- Album cover
- Style: tintinnabuli
- Text: Gospel of John
- Language: Latin
- Composed: 1982
- Scoring: SATB soloists and choir, oboe, bassoon, violin, cello, organ

= Passio (Pärt) =

1982 musical composition by Arvo Pärt

Passio Domini Nostri Jesu Christi secundum Joannem (The Passion of Our Lord Jesus Christ According to John), also known as the St. John Passion or simply Passio, is a passion setting by Arvo Pärt for solo bass (Jesus), solo tenor (Pilate), solo vocal quartet (Evangelist), choir, violin, oboe, cello, bassoon and organ. The work lasts approximately 70 minutes and is a setting of the Latin text from the Gospel of John, chapters 18 and 19, plus a brief introduction and conclusion.

==History==
When Pärt left Estonia for Austria in 1980, he took with him the first sketches for the St.
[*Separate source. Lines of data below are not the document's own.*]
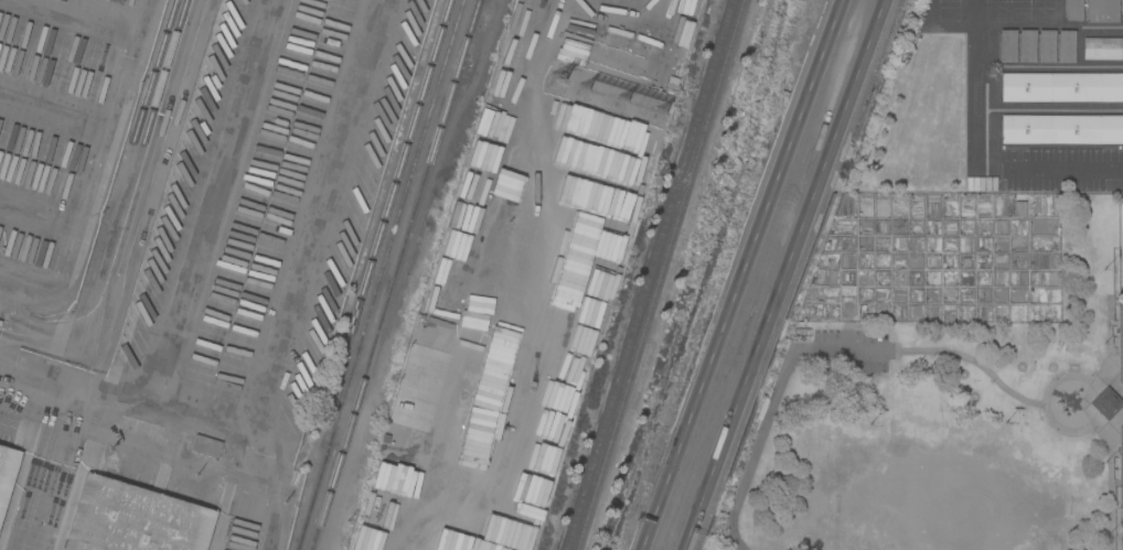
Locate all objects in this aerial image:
building: (1073, 9)
building: (1122, 9)
building: (1101, 11)
building: (1007, 45)
building: (1046, 45)
building: (1027, 46)
building: (1065, 46)
building: (1102, 48)
railway: (152, 77)
power tower: (557, 82)
power tower: (593, 85)
building: (1061, 87)
power tower: (621, 96)
power tower: (651, 103)
railway: (150, 119)
building: (604, 126)
building: (1061, 129)
road: (152, 157)
road: (985, 165)
road: (1060, 166)
road: (93, 175)
railway: (156, 184)
building: (1020, 208)
railway: (384, 222)
railway: (381, 274)
railway: (657, 274)
railway: (396, 275)
railway: (646, 275)
road: (738, 275)
road: (782, 275)
park: (1120, 284)
railway: (91, 316)
building: (0, 324)
building: (322, 333)
building: (568, 345)
road: (1107, 348)
building: (117, 357)
road: (973, 362)
building: (302, 381)
park: (945, 382)
road: (10, 386)
road: (129, 387)
railway: (87, 395)
road: (1043, 402)
building: (1105, 403)
road: (770, 404)
building: (205, 443)
road: (818, 450)
building: (108, 461)
railway: (34, 470)
railway: (40, 471)
building: (7, 473)
road: (1108, 476)
park: (1121, 485)
road: (265, 492)
building: (134, 519)
building: (48, 549)

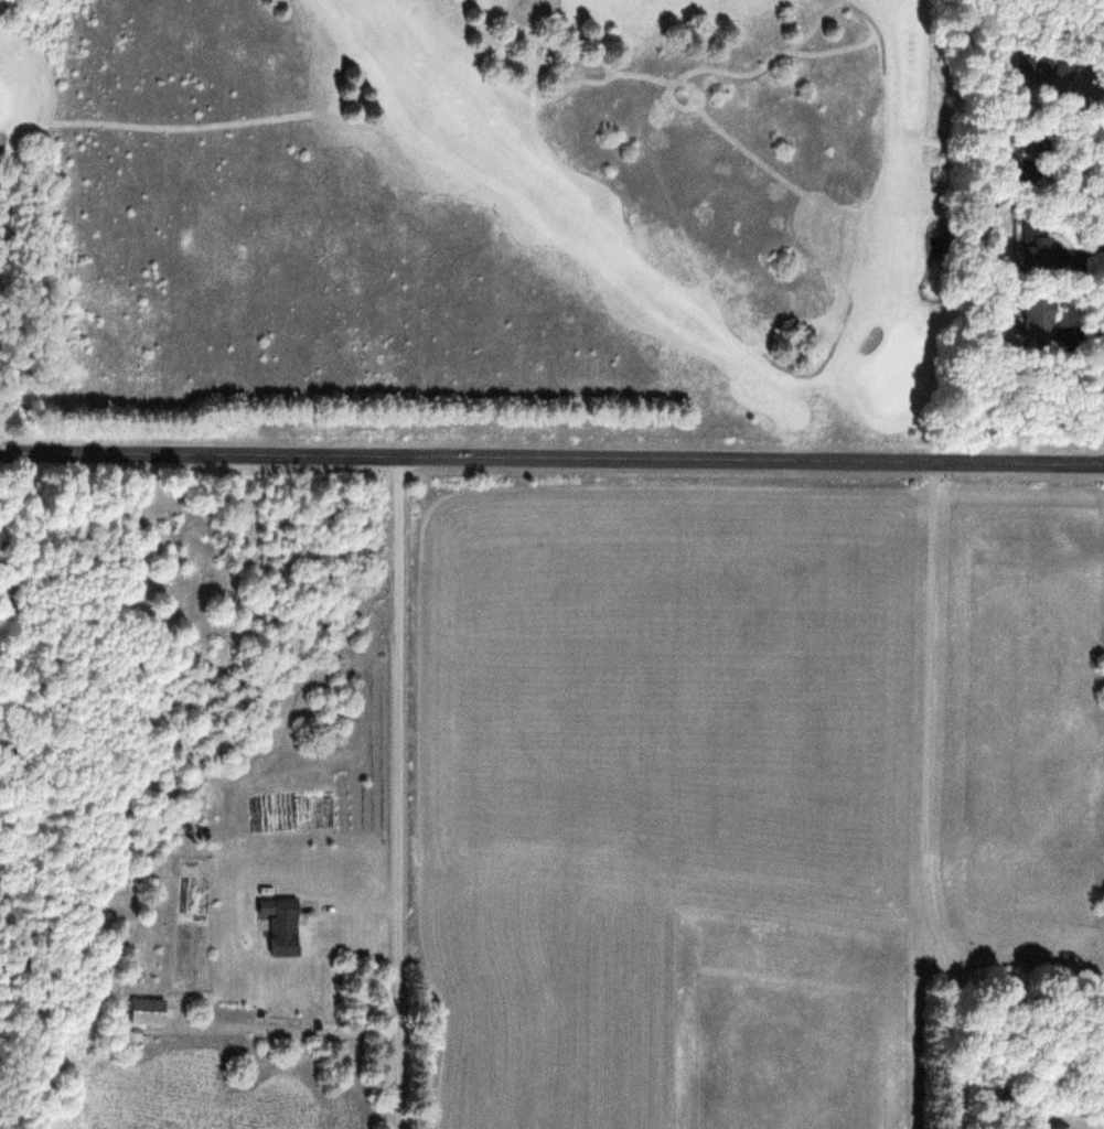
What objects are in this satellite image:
road: (877, 28)
park: (469, 218)
building: (1043, 246)
building: (1041, 320)
road: (818, 365)
road: (551, 457)
road: (395, 792)
road: (926, 796)
building: (286, 926)
building: (150, 1012)

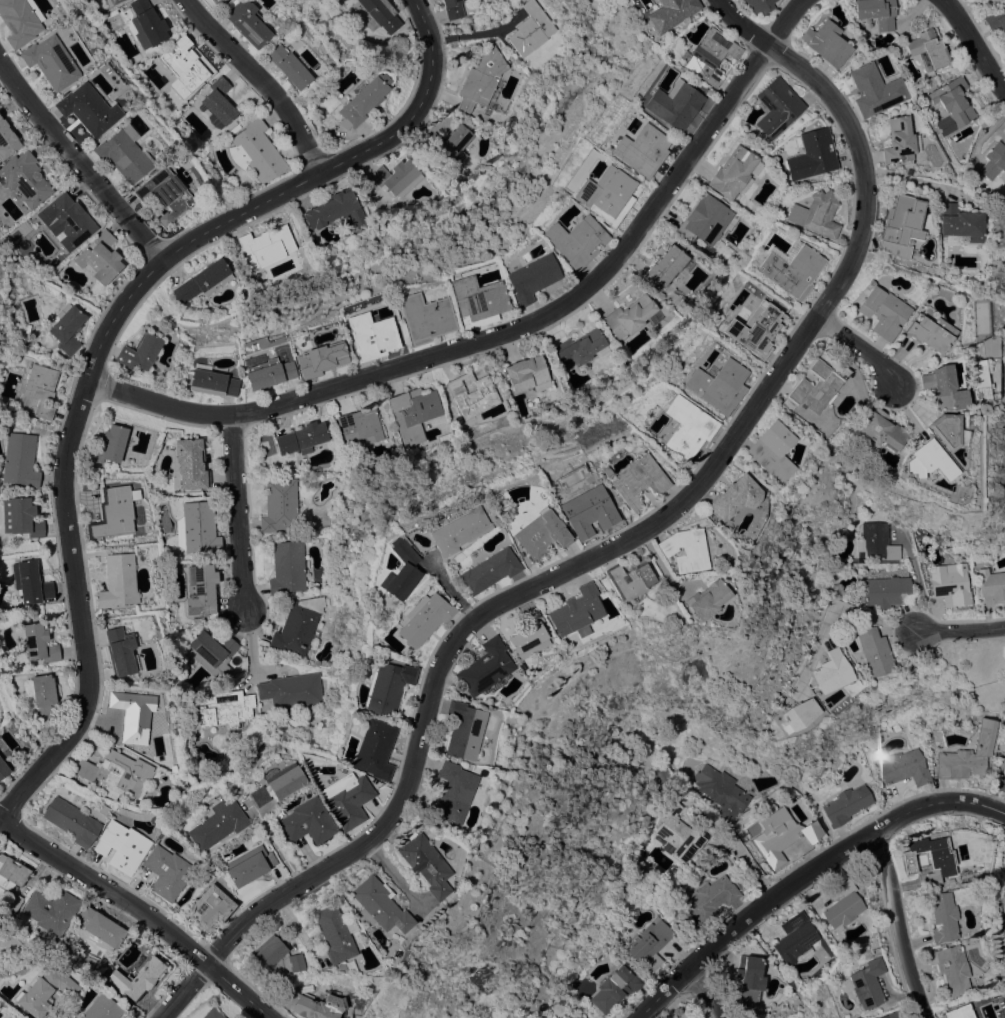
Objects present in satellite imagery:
building: (112, 1)
building: (213, 1)
building: (759, 5)
building: (452, 9)
building: (875, 12)
building: (670, 13)
building: (377, 14)
building: (996, 19)
building: (19, 21)
road: (739, 21)
building: (247, 22)
road: (779, 22)
building: (146, 24)
building: (531, 29)
road: (474, 32)
building: (826, 43)
road: (970, 43)
building: (927, 49)
building: (710, 55)
building: (50, 62)
building: (183, 63)
building: (288, 67)
building: (482, 79)
road: (259, 81)
building: (874, 90)
building: (362, 100)
building: (954, 100)
building: (217, 103)
building: (673, 104)
building: (777, 106)
building: (88, 109)
building: (941, 126)
building: (232, 129)
building: (899, 139)
building: (7, 140)
building: (450, 145)
building: (640, 150)
building: (256, 152)
building: (812, 154)
building: (124, 155)
building: (994, 160)
road: (870, 162)
road: (72, 165)
building: (732, 172)
building: (397, 177)
building: (24, 178)
road: (916, 179)
building: (164, 193)
building: (605, 195)
building: (334, 210)
building: (816, 214)
building: (704, 219)
building: (902, 219)
building: (66, 220)
building: (957, 224)
building: (575, 240)
building: (267, 246)
building: (100, 258)
building: (664, 265)
building: (790, 269)
building: (531, 278)
building: (203, 280)
building: (477, 301)
building: (880, 312)
building: (630, 316)
building: (425, 317)
building: (753, 328)
building: (66, 329)
building: (926, 332)
road: (98, 335)
building: (371, 336)
road: (485, 338)
road: (852, 347)
building: (985, 347)
building: (578, 348)
building: (140, 352)
building: (321, 360)
building: (268, 373)
building: (527, 374)
building: (973, 380)
building: (814, 382)
building: (212, 383)
building: (715, 385)
building: (939, 388)
building: (38, 391)
building: (472, 394)
building: (412, 414)
building: (359, 426)
building: (683, 427)
building: (877, 429)
building: (942, 431)
building: (301, 437)
building: (445, 437)
building: (109, 444)
building: (766, 451)
building: (20, 460)
building: (924, 461)
building: (188, 463)
building: (602, 471)
building: (632, 481)
building: (727, 497)
building: (279, 505)
building: (579, 509)
road: (235, 511)
building: (112, 512)
building: (21, 517)
building: (197, 528)
building: (454, 531)
building: (535, 534)
building: (875, 542)
building: (857, 547)
building: (676, 549)
building: (287, 567)
building: (397, 570)
building: (483, 571)
building: (621, 578)
building: (118, 581)
building: (30, 582)
building: (950, 585)
building: (992, 585)
building: (884, 590)
building: (200, 591)
building: (697, 599)
building: (567, 611)
road: (831, 612)
building: (419, 619)
building: (297, 626)
road: (959, 632)
road: (447, 635)
building: (521, 635)
road: (249, 639)
building: (38, 643)
building: (119, 651)
building: (212, 652)
building: (873, 652)
building: (478, 667)
building: (830, 671)
building: (384, 688)
building: (291, 692)
building: (43, 696)
building: (222, 709)
building: (797, 714)
building: (131, 715)
building: (458, 730)
building: (372, 749)
building: (968, 755)
building: (901, 766)
building: (1004, 767)
building: (3, 769)
building: (117, 772)
building: (277, 784)
building: (180, 786)
building: (721, 791)
building: (448, 792)
building: (346, 801)
road: (938, 803)
building: (846, 805)
building: (71, 821)
building: (306, 822)
building: (216, 824)
building: (677, 833)
building: (781, 835)
building: (121, 846)
road: (880, 846)
road: (747, 856)
building: (929, 857)
road: (827, 860)
building: (421, 864)
building: (248, 865)
building: (168, 871)
building: (13, 873)
road: (389, 876)
building: (949, 881)
road: (106, 890)
building: (711, 899)
building: (13, 901)
building: (376, 905)
building: (842, 906)
building: (210, 908)
building: (50, 911)
building: (942, 917)
building: (100, 926)
building: (332, 933)
building: (794, 938)
building: (72, 940)
road: (901, 941)
building: (651, 942)
road: (706, 951)
building: (275, 955)
building: (952, 969)
building: (749, 978)
building: (137, 979)
building: (867, 984)
building: (615, 988)
building: (43, 991)
road: (236, 991)
road: (705, 991)
building: (100, 1008)
building: (312, 1008)
building: (958, 1012)
building: (211, 1013)
building: (891, 1015)
building: (567, 1016)
building: (559, 1017)
building: (573, 1017)
building: (575, 1017)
John Passion, which would become the culmination of the tintinnabuli style. He eventually finished the work in 1982 and it was published in 1989. Since then, it has been recorded four times, and remains one of his most popular works. In much the same way that Pärt was inspired by medieval music in his creation of tintinnabuli, here too he is inspired by the earliest monophonic settings of the Passion. The St. John Passion is a through-composed setting of the text of John 18–19, preceded by a short introduction (Exordio) and followed by a brief conclusion (Conclusio). He uses a bass soloist for Jesus, a tenor for Pilate, and a Soprano-Alto-Tenor-Bass (SATB) quartet for the evangelist. In addition, there are four solo instruments, oboe, violin, cello and bassoon, organ and SATB choir. The work lasts about 70 minutes and is not broken into movements.

==Structure==
In composing the work, text setting and declamation were foremost in Pärt's mind: all of the musical elements in the piece, from rhythm to pitch, are in some way determined by the text. Tonally, the work centers on a series of overlapping fifths: D-A-E-B. The rhythmic values are established by the text. Each character has a basic note value, and this is lengthened depending on the punctuation and its position within the phrase. Since a period at the end of a sentence generates a note longer than does a comma in the middle of it, the hierarchy of the textual phrases is reflected in the music.

Value assignment:
1. In the last word of a phrase ending with a comma, the stressed syllable would be medium.
2. In the last word of a phrase ending with a colon or period, each syllable would be long.
3. In the first word of a new sentence (or phrase beginning after a colon), the stressed syllable would be medium.
4. In the last word in a phrase ending with a question mark, each syllable would be medium.
5. Otherwise all syllables are short.

Pärt divides the Evangelist text into four sections (50 phrases each), plus a final concluding section of 10 phrases, for a total of 210. Each section begins with a different solo voice, an instrument then joins it, and this pattern continues until all 8 are sounding. The alto and bass voices and oboe and bassoon are always M-voices (Hillier's coinage, referring to the melody voice in a tintinnabuli configuration); the soprano and tenor voices and violin and cello are always T-voices (again, Hillier's coinage referring to the harmonizing voice). In the case where a T-voice is presented alone, the M-voice is simply implied.

Christ always has the longest and lowest notes, creating a stark contrast with the other characters. The pitch center for Christ is E, and it is accompanied by a drone and T-voice in the organ. For the turba, the pitch center is again E. The alto and bass voices, again always playing an M role, are mirrored, and the soprano and tenor T-voices alternate above and below the M-voices. While both are centered on E, the M-voices use E Phrygian against E major in the T-voices; this makes for striking cross-relations between G-natural and G-sharp, though the two never sound at the same time. Pilate, like Christ, is accompanied only by the organ, but sings in faster rhythmic values and has a higher tessitura. Pilate's part is the most unstable in the piece, created in part through the use of an M-voice centered on B and a T-voice centered on F (a tritone apart) and through the refusal of Pilate to be either a T-voice or M-voice, always alternating between these two roles.

==Reception==
American composer Eric Whitacre used the two initial chords of the conclusion (Qui passus es) in his motet Lux Aurumque, applying them to the words natum (new-born) and thus linking birth and death of Christ to reincarnation.

==Recordings==
- Paul Hillier, dir., Passio, by Arvo Pärt, Hilliard Ensemble, ECM New Series 837109 (1988).
- Tauno Satomaa, dir., Johannes Passion, by Arvo Pärt, Candomino Choir, Finlandia Records (2001).
- Antony Pitts, dir., Passio, by Arvo Pärt, Tonus Peregrinus, Naxos 8555860 (2003).
- Nils Schweckendiek, dir., Passio, by Arvo Pärt, Helsinki Chamber Choir, BIS BIS-2612 SACD (2021).